Controlled comforting (also called “Ferberizing” or “Gradual Extinction”): Parents leave their baby alone at bedtime, and visit for comforting at fixed intervals if crying continues. The time until the next visit is gradually increased.

So, within the study group, presumably some of the parents camped out, and some Ferberized. Neither group was encouraged to use the “cold turkey” method, which is what I think of as “crying it out.”

The control group wasn’t specifically assigned to any sleep teaching. These families were assumed to continue doing whatever they had been doing—which wasn’t explored or recorded. Parents in the control group could ask for sleep advice (and presumably some of them did), but they weren’t given sleep advice if they didn’t ask.

Previous publications by the same researchers looked at the outcomes of these same children at 12 and 24 months, finding encouraging trends: parents given either kind of sleep advice were more likely to have children with successful sleep habits, and less likely to have depression. The purpose of this new publication was to re-examine the two groups of children five years later, specifically to see if there was any evidence of harm to the children or their parents.

At age six, 225 of the original 326 children participated. They underwent a series of validated screens for a series of emotional and behavior problems, sleep issues, psychosocial quality of life, stress, child-parent relationships, parenting styles, and maternal depression, anxiety, and stress—really, quite a slew of tests. They also had most of the families collect saliva to test for cortisol, a marker of stress. In every measure, children from the control and study groups were the same—there was no objective evidence of any difference, positive or negative, in the physical or emotional health of any of the children or parents.

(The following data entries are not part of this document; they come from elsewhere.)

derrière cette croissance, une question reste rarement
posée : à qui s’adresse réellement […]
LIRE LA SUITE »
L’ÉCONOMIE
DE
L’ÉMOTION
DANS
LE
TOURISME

So: specific counseling about behavioral techniques to help 7 month old babies learn to sleep on their own has benefits. Whether geared towards “camping out” or “Ferberizing”, babies whose parents had counseling have a better chance of helping their children learn to sleep than parents who muddle through on their own. At the same time, parents can be reassured that both of these sleep training styles don’t seem to cause any harm to the child or family 1, 2, and 5 years later.

A good night’s sleep is a blessing for babies and parents alike. Many babies learn to do this quite well, on their own, without much parental coaching or encouragement. Many parents find their own sleep solutions, and if whatever-you’re-doing is working for you, that’s great. What this study adds is reassurance that at least two commonly taught behavioral sleep-teaching styles are safe and effective. If your baby isn’t sleeping well, one of them might just work for you.